* PROBLEM TO WORK ON
Please copy exactly the lines that run from the start of the entries to the line containing "- Admins cannot delete their own accounts", inclusive.

── DATA SECTION ──

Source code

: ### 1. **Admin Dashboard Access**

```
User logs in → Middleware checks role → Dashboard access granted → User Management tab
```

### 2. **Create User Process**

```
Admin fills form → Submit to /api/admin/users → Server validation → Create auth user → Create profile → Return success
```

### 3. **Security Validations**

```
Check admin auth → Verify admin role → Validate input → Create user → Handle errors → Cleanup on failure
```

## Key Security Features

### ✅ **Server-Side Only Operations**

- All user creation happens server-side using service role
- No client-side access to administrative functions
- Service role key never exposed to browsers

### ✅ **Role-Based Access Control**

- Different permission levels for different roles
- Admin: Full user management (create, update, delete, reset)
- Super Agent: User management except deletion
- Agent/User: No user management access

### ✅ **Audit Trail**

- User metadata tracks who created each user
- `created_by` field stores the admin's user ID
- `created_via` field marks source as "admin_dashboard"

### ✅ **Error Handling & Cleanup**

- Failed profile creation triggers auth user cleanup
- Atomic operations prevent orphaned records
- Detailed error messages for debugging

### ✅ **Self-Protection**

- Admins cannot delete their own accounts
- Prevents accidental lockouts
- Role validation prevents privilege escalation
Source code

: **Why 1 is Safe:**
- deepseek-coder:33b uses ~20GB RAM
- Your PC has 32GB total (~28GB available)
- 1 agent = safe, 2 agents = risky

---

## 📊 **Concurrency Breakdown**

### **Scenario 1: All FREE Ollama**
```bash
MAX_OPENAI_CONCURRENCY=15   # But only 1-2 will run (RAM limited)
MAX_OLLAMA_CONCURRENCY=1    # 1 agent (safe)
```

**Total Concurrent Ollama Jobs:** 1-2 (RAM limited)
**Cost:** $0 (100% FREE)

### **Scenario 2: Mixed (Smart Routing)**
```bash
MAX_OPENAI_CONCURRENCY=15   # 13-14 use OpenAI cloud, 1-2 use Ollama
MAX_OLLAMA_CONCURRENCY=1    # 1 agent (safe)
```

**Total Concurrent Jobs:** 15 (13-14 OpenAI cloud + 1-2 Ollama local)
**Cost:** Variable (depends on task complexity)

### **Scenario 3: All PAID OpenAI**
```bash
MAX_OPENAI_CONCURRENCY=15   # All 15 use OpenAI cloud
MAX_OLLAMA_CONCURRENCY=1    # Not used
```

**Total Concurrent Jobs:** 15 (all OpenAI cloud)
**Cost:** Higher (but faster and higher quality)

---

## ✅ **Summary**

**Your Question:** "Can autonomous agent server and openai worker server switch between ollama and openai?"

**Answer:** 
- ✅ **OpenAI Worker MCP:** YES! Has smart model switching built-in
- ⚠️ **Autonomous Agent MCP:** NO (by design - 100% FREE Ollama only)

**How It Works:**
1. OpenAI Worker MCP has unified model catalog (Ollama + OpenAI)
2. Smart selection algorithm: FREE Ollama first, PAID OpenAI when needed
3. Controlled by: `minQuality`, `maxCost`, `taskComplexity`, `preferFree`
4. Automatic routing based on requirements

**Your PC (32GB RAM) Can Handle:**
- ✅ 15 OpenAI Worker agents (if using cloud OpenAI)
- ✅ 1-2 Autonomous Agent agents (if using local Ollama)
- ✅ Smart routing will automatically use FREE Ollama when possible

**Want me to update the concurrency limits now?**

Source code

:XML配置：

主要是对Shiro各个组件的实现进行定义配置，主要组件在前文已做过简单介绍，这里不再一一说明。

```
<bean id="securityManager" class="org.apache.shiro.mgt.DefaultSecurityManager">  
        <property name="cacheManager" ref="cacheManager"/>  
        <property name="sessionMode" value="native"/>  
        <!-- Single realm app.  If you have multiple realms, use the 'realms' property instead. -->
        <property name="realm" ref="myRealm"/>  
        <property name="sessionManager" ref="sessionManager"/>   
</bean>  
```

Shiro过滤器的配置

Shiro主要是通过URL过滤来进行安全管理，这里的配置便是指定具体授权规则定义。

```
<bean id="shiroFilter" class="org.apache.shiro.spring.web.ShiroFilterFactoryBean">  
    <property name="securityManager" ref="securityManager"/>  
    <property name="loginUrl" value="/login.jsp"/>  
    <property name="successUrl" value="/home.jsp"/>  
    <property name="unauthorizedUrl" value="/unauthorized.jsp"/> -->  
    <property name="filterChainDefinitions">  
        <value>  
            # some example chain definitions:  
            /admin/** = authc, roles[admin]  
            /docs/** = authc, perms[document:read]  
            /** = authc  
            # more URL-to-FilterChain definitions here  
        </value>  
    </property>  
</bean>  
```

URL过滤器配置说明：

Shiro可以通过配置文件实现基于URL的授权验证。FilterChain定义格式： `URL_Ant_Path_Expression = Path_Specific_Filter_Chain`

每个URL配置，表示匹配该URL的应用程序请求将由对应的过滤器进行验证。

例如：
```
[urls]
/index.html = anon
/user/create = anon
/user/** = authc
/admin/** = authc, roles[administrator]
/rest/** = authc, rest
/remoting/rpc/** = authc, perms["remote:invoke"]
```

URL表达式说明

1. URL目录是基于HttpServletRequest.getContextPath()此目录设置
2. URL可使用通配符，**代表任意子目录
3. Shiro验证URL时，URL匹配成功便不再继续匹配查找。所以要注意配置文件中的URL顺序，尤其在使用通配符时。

───

* COMPLETED EXERCISE
Source code

: ### 1. **Admin Dashboard Access**

```
User logs in → Middleware checks role → Dashboard access granted → User Management tab
```

### 2. **Create User Process**

```
Admin fills form → Submit to /api/admin/users → Server validation → Create auth user → Create profile → Return success
```

### 3. **Security Validations**

```
Check admin auth → Verify admin role → Validate input → Create user → Handle errors → Cleanup on failure
```

## Key Security Features

### ✅ **Server-Side Only Operations**

- All user creation happens server-side using service role
- No client-side access to administrative functions
- Service role key never exposed to browsers

### ✅ **Role-Based Access Control**

- Different permission levels for different roles
- Admin: Full user management (create, update, delete, reset)
- Super Agent: User management except deletion
- Agent/User: No user management access

### ✅ **Audit Trail**

- User metadata tracks who created each user
- `created_by` field stores the admin's user ID
- `created_via` field marks source as "admin_dashboard"

### ✅ **Error Handling & Cleanup**

- Failed profile creation triggers auth user cleanup
- Atomic operations prevent orphaned records
- Detailed error messages for debugging

### ✅ **Self-Protection**

- Admins cannot delete their own accounts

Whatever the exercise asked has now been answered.